§ **TASK OBJECTIVE**
Your answer should be the exact lines of the data below from the one containing "5: (673, 240, 0.44)" through the one containing "31: (513, 459, 0.48)"; please include nothing else.

**** DATA PROVIDED

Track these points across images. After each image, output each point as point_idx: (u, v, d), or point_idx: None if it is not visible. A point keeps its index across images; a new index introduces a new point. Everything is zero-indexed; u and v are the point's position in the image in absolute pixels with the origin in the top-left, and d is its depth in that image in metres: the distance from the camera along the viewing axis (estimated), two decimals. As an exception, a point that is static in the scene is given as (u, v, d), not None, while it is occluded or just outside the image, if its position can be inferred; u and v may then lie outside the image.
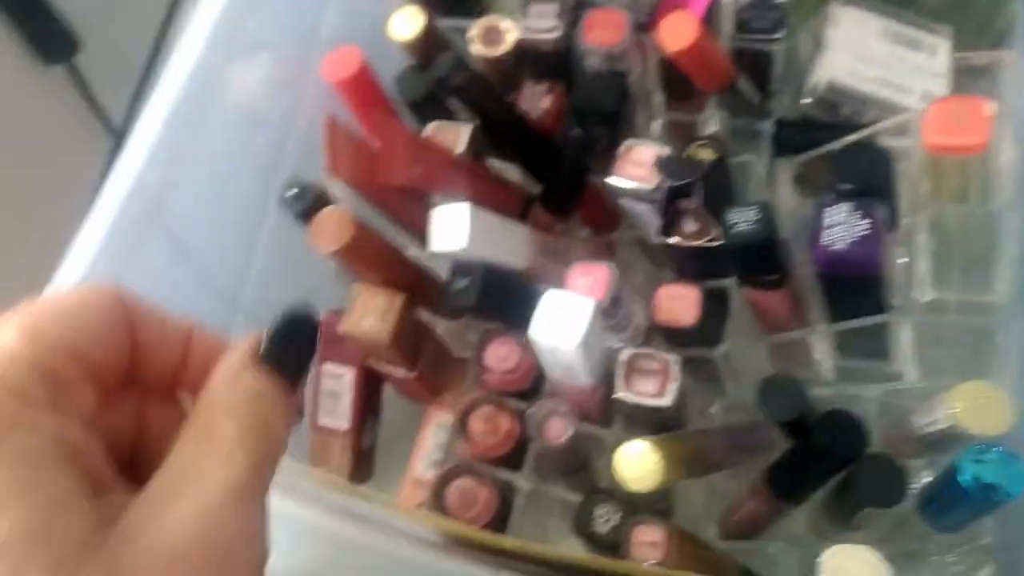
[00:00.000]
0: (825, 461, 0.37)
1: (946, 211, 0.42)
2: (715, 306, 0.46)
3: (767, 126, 0.52)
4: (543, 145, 0.50)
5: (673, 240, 0.44)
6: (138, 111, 0.88)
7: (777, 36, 0.48)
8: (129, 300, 0.25)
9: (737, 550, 0.47)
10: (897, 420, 0.45)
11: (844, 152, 0.41)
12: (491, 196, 0.50)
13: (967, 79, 0.50)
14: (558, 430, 0.46)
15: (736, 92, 0.48)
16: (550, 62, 0.52)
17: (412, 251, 0.56)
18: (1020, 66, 0.49)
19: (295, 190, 0.50)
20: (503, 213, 0.50)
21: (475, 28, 0.53)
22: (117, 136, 0.85)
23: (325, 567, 0.42)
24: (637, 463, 0.39)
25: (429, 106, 0.52)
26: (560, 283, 0.48)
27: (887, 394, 0.47)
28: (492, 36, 0.53)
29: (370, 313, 0.51)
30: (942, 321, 0.42)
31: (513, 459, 0.48)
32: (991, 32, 0.52)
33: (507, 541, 0.38)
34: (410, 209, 0.50)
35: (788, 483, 0.41)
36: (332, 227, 0.48)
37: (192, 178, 0.52)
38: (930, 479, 0.39)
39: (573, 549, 0.44)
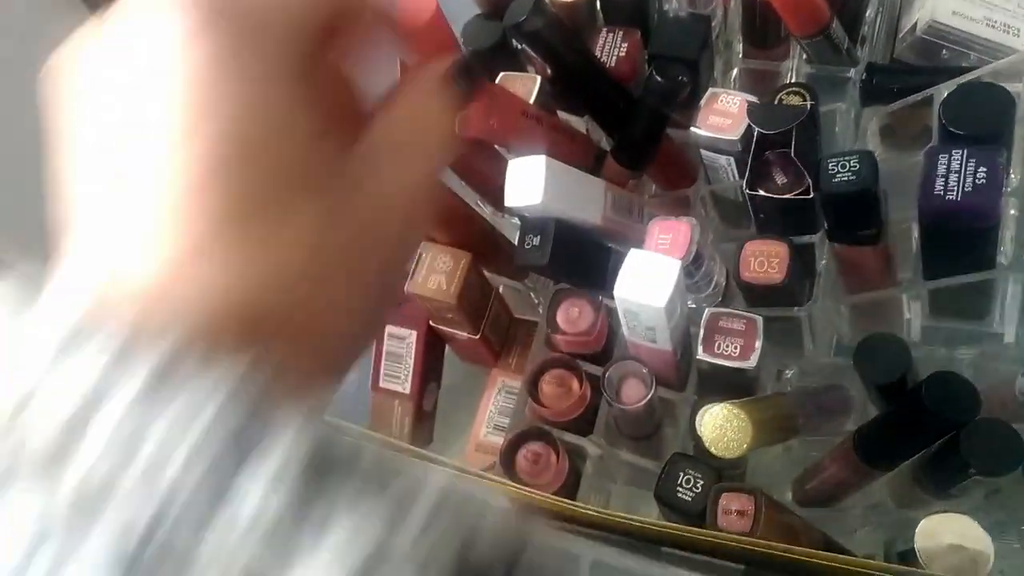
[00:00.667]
0: (933, 425, 0.35)
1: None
2: (802, 263, 0.44)
3: (855, 74, 0.48)
4: (620, 95, 0.48)
5: (762, 193, 0.41)
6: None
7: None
8: None
9: (811, 516, 0.45)
10: (997, 383, 0.42)
11: (956, 93, 0.38)
12: (565, 149, 0.47)
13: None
14: (636, 393, 0.44)
15: (828, 36, 0.45)
16: (627, 6, 0.49)
17: (478, 209, 0.54)
18: None
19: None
20: (576, 167, 0.48)
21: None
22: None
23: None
24: (726, 429, 0.37)
25: (497, 56, 0.50)
26: (634, 240, 0.46)
27: (982, 356, 0.45)
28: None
29: (437, 273, 0.50)
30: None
31: (583, 423, 0.46)
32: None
33: (587, 509, 0.36)
34: (481, 164, 0.48)
35: (881, 449, 0.38)
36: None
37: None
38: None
39: (644, 515, 0.42)
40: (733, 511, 0.37)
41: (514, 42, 0.48)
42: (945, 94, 0.42)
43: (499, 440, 0.53)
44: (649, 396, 0.43)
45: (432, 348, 0.57)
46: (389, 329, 0.56)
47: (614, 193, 0.49)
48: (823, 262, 0.46)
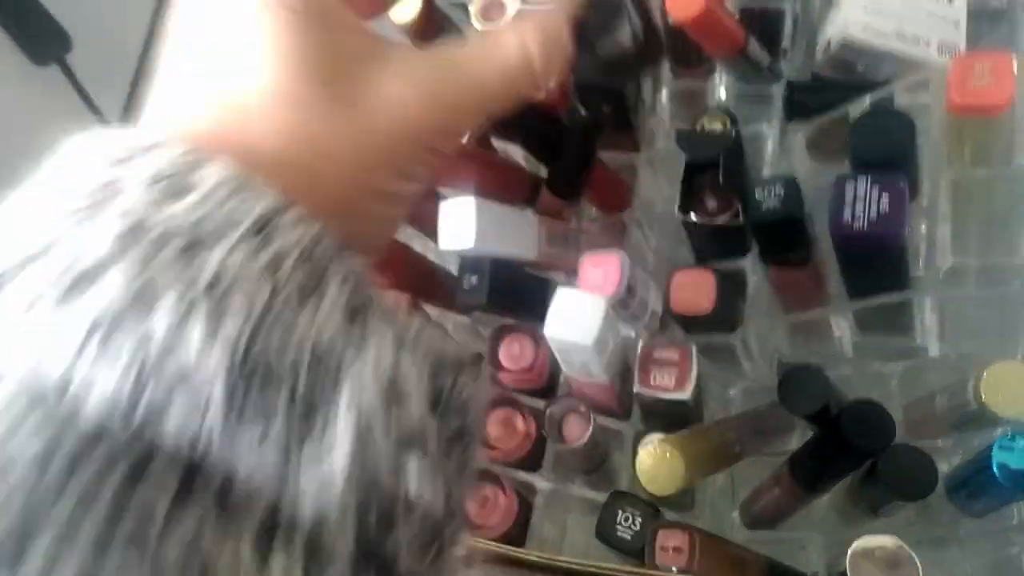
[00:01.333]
0: (850, 453, 0.36)
1: (967, 173, 0.39)
2: (732, 288, 0.44)
3: (778, 89, 0.49)
4: (550, 125, 0.48)
5: (693, 216, 0.41)
6: (133, 106, 0.87)
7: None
8: None
9: (761, 537, 0.46)
10: (921, 398, 0.43)
11: (862, 120, 0.38)
12: (499, 182, 0.48)
13: (984, 25, 0.46)
14: (577, 430, 0.45)
15: (746, 56, 0.46)
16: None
17: (419, 246, 0.54)
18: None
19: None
20: (512, 199, 0.48)
21: (475, 3, 0.50)
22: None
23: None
24: (660, 467, 0.38)
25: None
26: (573, 271, 0.46)
27: (909, 370, 0.45)
28: (493, 11, 0.51)
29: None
30: (964, 292, 0.40)
31: (531, 459, 0.47)
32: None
33: (532, 554, 0.37)
34: (420, 203, 0.48)
35: (812, 474, 0.39)
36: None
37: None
38: (958, 463, 0.38)
39: (596, 550, 0.43)
40: (670, 548, 0.38)
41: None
42: (858, 111, 0.43)
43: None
44: (590, 432, 0.44)
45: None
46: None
47: (549, 226, 0.50)
48: (755, 283, 0.46)
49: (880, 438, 0.35)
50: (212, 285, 0.17)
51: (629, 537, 0.39)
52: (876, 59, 0.46)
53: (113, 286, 0.16)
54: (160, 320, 0.16)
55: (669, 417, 0.44)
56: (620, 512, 0.40)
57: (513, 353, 0.48)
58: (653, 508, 0.40)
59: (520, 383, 0.48)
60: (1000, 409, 0.34)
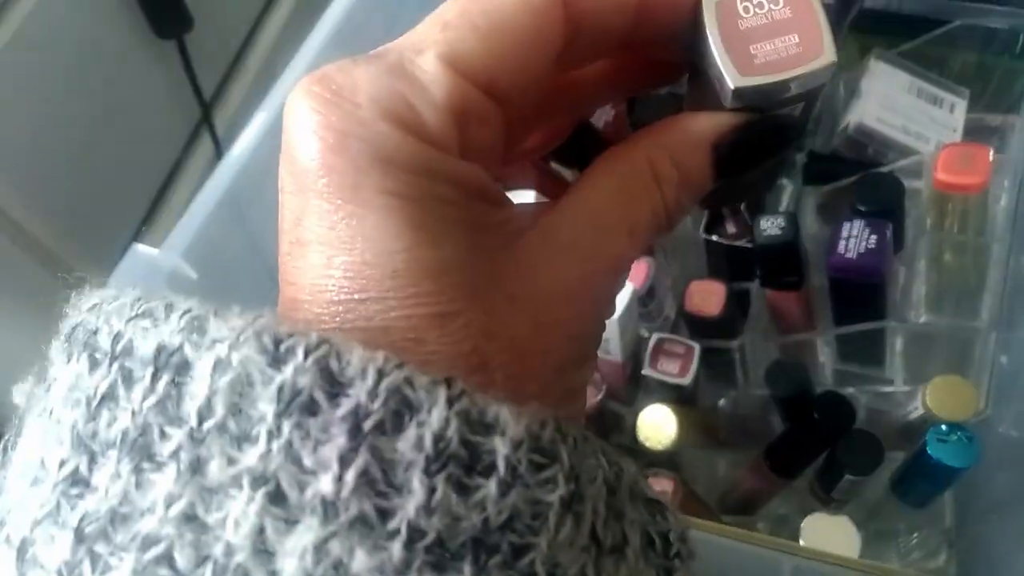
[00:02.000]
0: (819, 433, 0.44)
1: (946, 239, 0.48)
2: (738, 303, 0.53)
3: (801, 156, 0.59)
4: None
5: (714, 237, 0.50)
6: (226, 90, 0.97)
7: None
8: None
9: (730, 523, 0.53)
10: (880, 418, 0.51)
11: (863, 178, 0.48)
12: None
13: (979, 136, 0.56)
14: (588, 396, 0.53)
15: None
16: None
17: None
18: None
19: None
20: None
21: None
22: (205, 108, 0.93)
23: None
24: (657, 423, 0.46)
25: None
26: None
27: (875, 397, 0.54)
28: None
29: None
30: (931, 336, 0.49)
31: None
32: (1006, 99, 0.59)
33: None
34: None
35: (784, 458, 0.47)
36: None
37: (273, 192, 0.56)
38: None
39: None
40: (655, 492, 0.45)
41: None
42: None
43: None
44: (599, 398, 0.52)
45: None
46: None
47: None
48: (757, 306, 0.55)
49: (844, 418, 0.43)
50: None
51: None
52: (884, 145, 0.56)
53: None
54: None
55: (669, 401, 0.52)
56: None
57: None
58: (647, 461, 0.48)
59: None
60: (940, 412, 0.42)
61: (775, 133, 0.20)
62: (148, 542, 0.14)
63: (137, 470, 0.14)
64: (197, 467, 0.14)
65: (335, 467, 0.14)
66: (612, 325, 0.49)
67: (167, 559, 0.13)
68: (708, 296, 0.52)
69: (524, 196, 0.25)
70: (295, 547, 0.13)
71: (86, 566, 0.14)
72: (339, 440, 0.14)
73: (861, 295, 0.47)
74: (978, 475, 0.47)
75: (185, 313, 0.15)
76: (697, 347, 0.52)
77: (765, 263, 0.49)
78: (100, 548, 0.14)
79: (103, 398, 0.15)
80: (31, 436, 0.16)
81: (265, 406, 0.14)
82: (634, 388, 0.56)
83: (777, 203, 0.59)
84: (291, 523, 0.13)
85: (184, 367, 0.15)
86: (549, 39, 0.19)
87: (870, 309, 0.47)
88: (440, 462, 0.14)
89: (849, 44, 0.60)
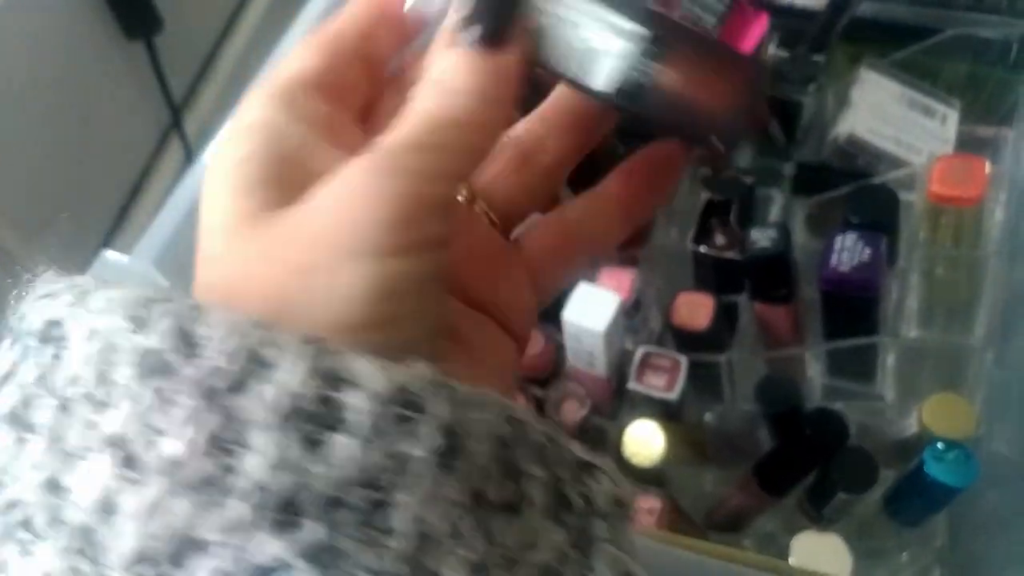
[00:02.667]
0: (811, 451, 0.42)
1: (940, 253, 0.47)
2: (726, 316, 0.51)
3: (789, 167, 0.57)
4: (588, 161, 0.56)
5: (703, 248, 0.49)
6: (197, 92, 0.95)
7: (809, 89, 0.54)
8: None
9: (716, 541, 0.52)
10: (871, 435, 0.50)
11: (857, 190, 0.47)
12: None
13: (971, 148, 0.55)
14: (573, 411, 0.51)
15: (767, 134, 0.54)
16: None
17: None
18: (1019, 142, 0.54)
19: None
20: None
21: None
22: (175, 111, 0.91)
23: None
24: (644, 439, 0.44)
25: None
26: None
27: (866, 414, 0.52)
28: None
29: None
30: (924, 352, 0.48)
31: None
32: (999, 110, 0.58)
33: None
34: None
35: (774, 475, 0.46)
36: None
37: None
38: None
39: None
40: (643, 509, 0.44)
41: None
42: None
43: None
44: (584, 413, 0.50)
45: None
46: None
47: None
48: (744, 320, 0.54)
49: (836, 437, 0.41)
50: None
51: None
52: (875, 157, 0.54)
53: None
54: None
55: (655, 416, 0.50)
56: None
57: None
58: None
59: (527, 368, 0.54)
60: (937, 430, 0.41)
61: None
62: (10, 506, 0.14)
63: (19, 441, 0.15)
64: (61, 434, 0.14)
65: (184, 428, 0.14)
66: (597, 338, 0.48)
67: (25, 523, 0.14)
68: (696, 309, 0.50)
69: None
70: (137, 507, 0.13)
71: None
72: (189, 401, 0.14)
73: (853, 309, 0.45)
74: (970, 493, 0.46)
75: (76, 287, 0.16)
76: (684, 361, 0.50)
77: (755, 275, 0.48)
78: None
79: (7, 375, 0.16)
80: None
81: (125, 371, 0.14)
82: (619, 402, 0.55)
83: (766, 214, 0.57)
84: (138, 484, 0.14)
85: (63, 339, 0.15)
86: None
87: (862, 324, 0.46)
88: (292, 420, 0.14)
89: (839, 53, 0.58)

********

§ **RESULT**
5: (673, 240, 0.44)
6: (138, 111, 0.88)
7: (777, 36, 0.48)
8: (129, 300, 0.25)
9: (737, 550, 0.47)
10: (897, 420, 0.45)
11: (844, 152, 0.41)
12: (491, 196, 0.50)
13: (967, 79, 0.50)
14: (558, 430, 0.46)
15: (736, 92, 0.48)
16: (550, 62, 0.52)
17: (412, 251, 0.56)
18: (1020, 66, 0.49)
19: (295, 190, 0.50)
20: (503, 213, 0.50)
21: (475, 28, 0.53)
22: (117, 136, 0.85)
23: (325, 567, 0.42)
24: (637, 463, 0.39)
25: (429, 106, 0.52)
26: (560, 283, 0.48)
27: (887, 394, 0.47)
28: (492, 36, 0.53)
29: (370, 313, 0.51)
30: (942, 321, 0.42)
31: (513, 459, 0.48)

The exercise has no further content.